Columns/Opinion, Men's Basketball, WVU Sports

COLUMN: With defense coming up short, West Virginia couldn’t muster up enough offense against Oklahoma

COMMENTARY

MORGANTOWN, W. Va. — The defensive play of the game belonged to Oklahoma forward Jalen Hill, either him or the rim itself.

In coming off the man he was supposed to guard — WVU’s Taz Sherman — Hill was in the right place at the right time when WVU forward Derek Culver corralled a lob pass from Deuce McBride in the final 3.5 seconds of West Virginia’s 91-90 double-overtime loss on Saturday against the Sooners.

The pass was a little too deep to begin with, and so Culver was basically under the rim when he made his attempt for a game-winning shot.

Either Hill blocked it or the ball just hit underneath the rim. Culver scooped it up and tried again, only to have his frantic put back come off too hard off the backboard.

“The flip side is we threw it in the paint with three seconds to go and couldn’t get it on the rim,” WVU head coach Bob Huggins said.

Hill made a nice play. Moments earlier, Oklahoma forward Kur Kuath made another by coming up with a block of Culver with 7.1 seconds remaining and then the ball came back down to hit Culver while he was out of bounds.

That was followed up from another nice defensive play from WVU forward Gabe Osabuohien, who tied up De’Vion Harmon on the inbounds pass to even get the Mountaineers their final possession of the game.

But, let’s be honest for a moment, this game had little to do with defense.

And that was the problem for the Mountaineers.

You can make that assumption just from the final score. A week ago, Texas and Oklahoma State played a double-overtime game that had 39 fewer points scored.

We’ll dig a little deeper than just the final score, and when you do that, you’ll find when it mattered most, the Sooners pushed the right offensive buttons and WVU came up just short.

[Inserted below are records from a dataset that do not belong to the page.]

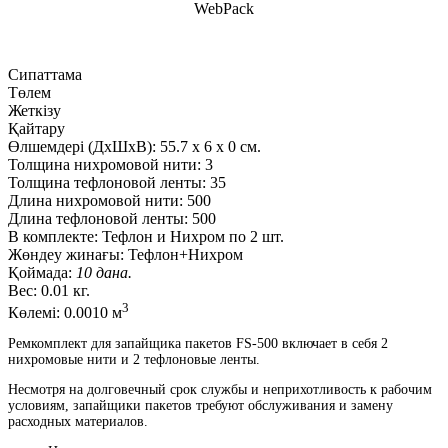
WebPack
Сипаттама
Төлем
Жеткізу
Қайтару
Өлшемдері (ДxШxВ):
55.7
x
6
x
0 см.
Толщина нихромовой нити:
3
Толщина тефлоновой ленты:
35
Длина нихромовой нити:
500
Длина тефлоновой ленты:
500
В комплекте:
Тефлон и Нихром по 2 шт.
Жөндеу жинағы:
Тефлон+Нихром
Қоймада:
10 дана.
Вес:
0.01 кг.
3
Көлемі:
0.0010 м
Ремкомплект для запайщика пакетов FS-500 включает в себя 2
нихромовые нити и 2 тефлоновые ленты.
Несмотря на долговечный срок службы и неприхотливость к рабочим
условиям, запайщики пакетов требуют обслуживания и замену
расходных материалов.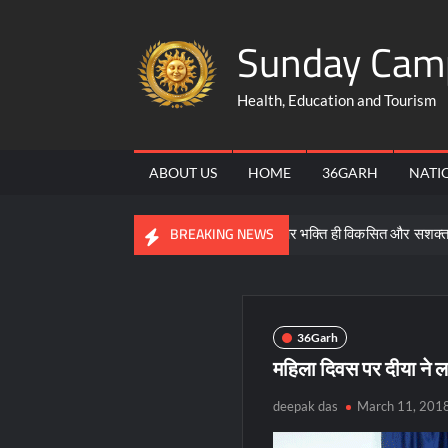
Skip
Sunday Cam
to
content
Health, Education and Tourism
ABOUT US
HOME
36GARH
NATI
ी जानकारी
समरसता, समानता और भक्ति ही विकसित और सशक्त भारत की आधा
BREAKING NEWS
36Garh
महिला दिवस पर दीया ने ल
deepak das
March 11, 201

Go back to the end of regulation. Oklahoma trails, 72-70, with under 30 seconds remaining. The Sooners have to have a play or the game may have been over then.

Umoja Gibson, who killed the Mountaineers in the first meeting of the season last month with 29 points, is standing under the basket before he makes his way out to the perimeter.

When he gets there, teammate Brady Manek sets a screen for him — one that WVU guard Sean McNeil had no choice but to get caught up in — and Gibson takes in the pass around the foul line, scoots right past Osabuohien and scores on a lay-up to send the game to overtime.

It was so perfectly executed that it was the kind of play that should be replayed over and over again in coaching clinics all around the country.

WVU’s response was two tough shots from Deuce McBride and neither would fall. Before Gibson’s bucket, Osabuohien missed two free throws that also could have put the game away.

That was anything but textbook.

In the second overtime, on two occasions the Sooners simply found a guy to make a play and told everyone else to get out of the way.

Harmon drove right past Emmitt Matthews Jr. with 1:40 remaining to cut West Virginia’s lead to 88-87.

The go-ahead bucket came from Austin Reaves, who played in both overtimes with four fouls and finished with 28 points, nine rebounds and seven assists.

He was man-on-man with McBride with 26.9 seconds left. Reaves drove to his left, went behind his back with the ball and put up a shot just inside the foul line that just barely grazed the rim and fell through.

“It was outstanding. He had big-time plays at critical times in the ball game,” Oklahoma coach Lon Kruger said. “Austin was terrific. He was making plays off of the dribble and getting to the free-throw line, driving and kicking for others. He got a couple of big rebounds. Huge game for Austin.”

Now, is all of that just great offense by the Sooners or are the Mountaineers getting hurt again by not being able to keep guys out of the lane?

“Reaves is super talented, we knew that coming into the game,” McNeil said. “The ball screened for Brady and Reaves, two elite shooters and Reaves is a guy who can get downhill. It’s tough to guard and they had some success with it. We struggled to guard it.”

The bottom line: If you’re not going to play defense, you better come up with good offense.

Culver’s frantic play at the end was just one example. WVU going a horrid 11 of 21 from the foul line was another.

Being loose with the ball, throwing passes too deep and not making the clutch shots, they all added up to a fourth-consecutive loss to the Sooners.

“When you fumble balls, that’s concentration,”Huggins said. “We had to fumble 20 balls. We have to play with an edge, and we didn’t.”